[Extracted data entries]
┏━━
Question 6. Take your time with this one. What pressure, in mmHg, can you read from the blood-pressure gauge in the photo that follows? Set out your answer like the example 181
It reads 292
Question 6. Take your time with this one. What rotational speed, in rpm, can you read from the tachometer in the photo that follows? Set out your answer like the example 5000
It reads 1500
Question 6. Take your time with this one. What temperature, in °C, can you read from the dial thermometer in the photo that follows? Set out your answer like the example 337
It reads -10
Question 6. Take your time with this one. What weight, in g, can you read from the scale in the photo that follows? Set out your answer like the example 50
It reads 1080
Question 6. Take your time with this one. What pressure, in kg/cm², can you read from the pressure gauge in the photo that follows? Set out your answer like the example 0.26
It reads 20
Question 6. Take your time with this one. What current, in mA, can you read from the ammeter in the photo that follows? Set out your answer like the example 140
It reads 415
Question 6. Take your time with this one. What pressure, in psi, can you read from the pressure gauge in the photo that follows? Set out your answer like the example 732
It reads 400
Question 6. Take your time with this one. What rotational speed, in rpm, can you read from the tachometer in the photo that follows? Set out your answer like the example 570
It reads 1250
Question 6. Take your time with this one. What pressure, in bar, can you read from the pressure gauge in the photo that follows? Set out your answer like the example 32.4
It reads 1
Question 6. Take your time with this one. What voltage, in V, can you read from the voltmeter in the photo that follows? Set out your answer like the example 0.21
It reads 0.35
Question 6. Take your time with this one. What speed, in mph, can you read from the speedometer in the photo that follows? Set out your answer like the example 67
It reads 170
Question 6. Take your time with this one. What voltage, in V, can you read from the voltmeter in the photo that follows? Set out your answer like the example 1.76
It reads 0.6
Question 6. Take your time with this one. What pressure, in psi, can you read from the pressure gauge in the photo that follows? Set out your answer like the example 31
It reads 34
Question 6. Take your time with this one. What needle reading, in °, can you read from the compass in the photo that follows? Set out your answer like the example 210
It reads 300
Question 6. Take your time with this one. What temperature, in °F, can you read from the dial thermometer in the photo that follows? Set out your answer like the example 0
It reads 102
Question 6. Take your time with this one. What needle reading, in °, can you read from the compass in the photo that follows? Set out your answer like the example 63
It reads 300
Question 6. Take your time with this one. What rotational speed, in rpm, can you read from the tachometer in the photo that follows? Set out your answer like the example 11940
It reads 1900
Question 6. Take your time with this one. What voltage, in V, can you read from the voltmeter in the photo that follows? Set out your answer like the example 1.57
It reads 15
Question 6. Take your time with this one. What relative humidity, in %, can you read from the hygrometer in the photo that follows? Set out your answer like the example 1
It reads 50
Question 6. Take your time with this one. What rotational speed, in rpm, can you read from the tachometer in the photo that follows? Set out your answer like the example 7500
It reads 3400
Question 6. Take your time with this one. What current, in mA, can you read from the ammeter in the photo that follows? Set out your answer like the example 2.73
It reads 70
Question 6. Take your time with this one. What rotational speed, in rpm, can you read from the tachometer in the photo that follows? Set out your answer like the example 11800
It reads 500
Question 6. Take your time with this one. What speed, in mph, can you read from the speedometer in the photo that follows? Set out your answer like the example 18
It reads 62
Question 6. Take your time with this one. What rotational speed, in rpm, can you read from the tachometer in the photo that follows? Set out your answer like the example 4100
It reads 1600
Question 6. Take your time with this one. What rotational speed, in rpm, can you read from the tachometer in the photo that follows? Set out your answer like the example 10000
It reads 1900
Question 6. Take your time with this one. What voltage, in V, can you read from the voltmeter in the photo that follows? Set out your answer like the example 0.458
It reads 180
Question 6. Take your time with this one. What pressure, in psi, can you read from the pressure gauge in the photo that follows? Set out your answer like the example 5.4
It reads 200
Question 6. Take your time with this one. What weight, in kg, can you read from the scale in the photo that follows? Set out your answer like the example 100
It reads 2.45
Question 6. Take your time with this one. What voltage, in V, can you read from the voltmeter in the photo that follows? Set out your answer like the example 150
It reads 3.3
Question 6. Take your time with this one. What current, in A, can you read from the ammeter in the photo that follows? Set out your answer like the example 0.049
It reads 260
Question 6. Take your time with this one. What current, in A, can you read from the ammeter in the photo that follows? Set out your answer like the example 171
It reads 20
┗━━
■ Your task
Express every record above as a two-column CSV with the headers input and output, one row per record, holding its text under input and its answer under output. Put each field in double quotes and replace any line breaks inside a field with spaces.

■ Written solution
input,output
"Question 6. Take your time with this one. What pressure, in mmHg, can you read from the blood-pressure gauge in the photo that follows? Set out your answer like the example 181 It reads","292"
"Question 6. Take your time with this one. What rotational speed, in rpm, can you read from the tachometer in the photo that follows? Set out your answer like the example 5000 It reads","1500"
"Question 6. Take your time with this one. What temperature, in °C, can you read from the dial thermometer in the photo that follows? Set out your answer like the example 337 It reads","-10"
"Question 6. Take your time with this one. What weight, in g, can you read from the scale in the photo that follows? Set out your answer like the example 50 It reads","1080"
"Question 6. Take your time with this one. What pressure, in kg/cm², can you read from the pressure gauge in the photo that follows? Set out your answer like the example 0.26 It reads","20"
"Question 6. Take your time with this one. What current, in mA, can you read from the ammeter in the photo that follows? Set out your answer like the example 140 It reads","415"
"Question 6. Take your time with this one. What pressure, in psi, can you read from the pressure gauge in the photo that follows? Set out your answer like the example 732 It reads","400"
"Question 6. Take your time with this one. What rotational speed, in rpm, can you read from the tachometer in the photo that follows? Set out your answer like the example 570 It reads","1250"
"Question 6. Take your time with this one. What pressure, in bar, can you read from the pressure gauge in the photo that follows? Set out your answer like the example 32.4 It reads","1"
"Question 6. Take your time with this one. What voltage, in V, can you read from the voltmeter in the photo that follows? Set out your answer like the example 0.21 It reads","0.35"
"Question 6. Take your time with this one. What speed, in mph, can you read from the speedometer in the photo that follows? Set out your answer like the example 67 It reads","170"
"Question 6. Take your time with this one. What voltage, in V, can you read from the voltmeter in the photo that follows? Set out your answer like the example 1.76 It reads","0.6"
"Question 6. Take your time with this one. What pressure, in psi, can you read from the pressure gauge in the photo that follows? Set out your answer like the example 31 It reads","34"
"Question 6. Take your time with this one. What needle reading, in °, can you read from the compass in the photo that follows? Set out your answer like the example 210 It reads","300"
"Question 6. Take your time with this one. What temperature, in °F, can you read from the dial thermometer in the photo that follows? Set out your answer like the example 0 It reads","102"
"Question 6. Take your time with this one. What needle reading, in °, can you read from the compass in the photo that follows? Set out your answer like the example 63 It reads","300"
"Question 6. Take your time with this one. What rotational speed, in rpm, can you read from the tachometer in the photo that follows? Set out your answer like the example 11940 It reads","1900"
"Question 6. Take your time with this one. What voltage, in V, can you read from the voltmeter in the photo that follows? Set out your answer like the example 1.57 It reads","15"
"Question 6. Take your time with this one. What relative humidity, in %, can you read from the hygrometer in the photo that follows? Set out your answer like the example 1 It reads","50"
"Question 6. Take your time with this one. What rotational speed, in rpm, can you read from the tachometer in the photo that follows? Set out your answer like the example 7500 It reads","3400"
"Question 6. Take your time with this one. What current, in mA, can you read from the ammeter in the photo that follows? Set out your answer like the example 2.73 It reads","70"
"Question 6. Take your time with this one. What rotational speed, in rpm, can you read from the tachometer in the photo that follows? Set out your answer like the example 11800 It reads","500"
"Question 6. Take your time with this one. What speed, in mph, can you read from the speedometer in the photo that follows? Set out your answer like the example 18 It reads","62"
"Question 6. Take your time with this one. What rotational speed, in rpm, can you read from the tachometer in the photo that follows? Set out your answer like the example 4100 It reads","1600"
"Question 6. Take your time with this one. What rotational speed, in rpm, can you read from the tachometer in the photo that follows? Set out your answer like the example 10000 It reads","1900"
"Question 6. Take your time with this one. What voltage, in V, can you read from the voltmeter in the photo that follows? Set out your answer like the example 0.458 It reads","180"
"Question 6. Take your time with this one. What pressure, in psi, can you read from the pressure gauge in the photo that follows? Set out your answer like the example 5.4 It reads","200"
"Question 6. Take your time with this one. What weight, in kg, can you read from the scale in the photo that follows? Set out your answer like the example 100 It reads","2.45"
"Question 6. Take your time with this one. What voltage, in V, can you read from the voltmeter in the photo that follows? Set out your answer like the example 150 It reads","3.3"
"Question 6. Take your time with this one. What current, in A, can you read from the ammeter in the photo that follows? Set out your answer like the example 0.049 It reads","260"
"Question 6. Take your time with this one. What current, in A, can you read from the ammeter in the photo that follows? Set out your answer like the example 171 It reads","20"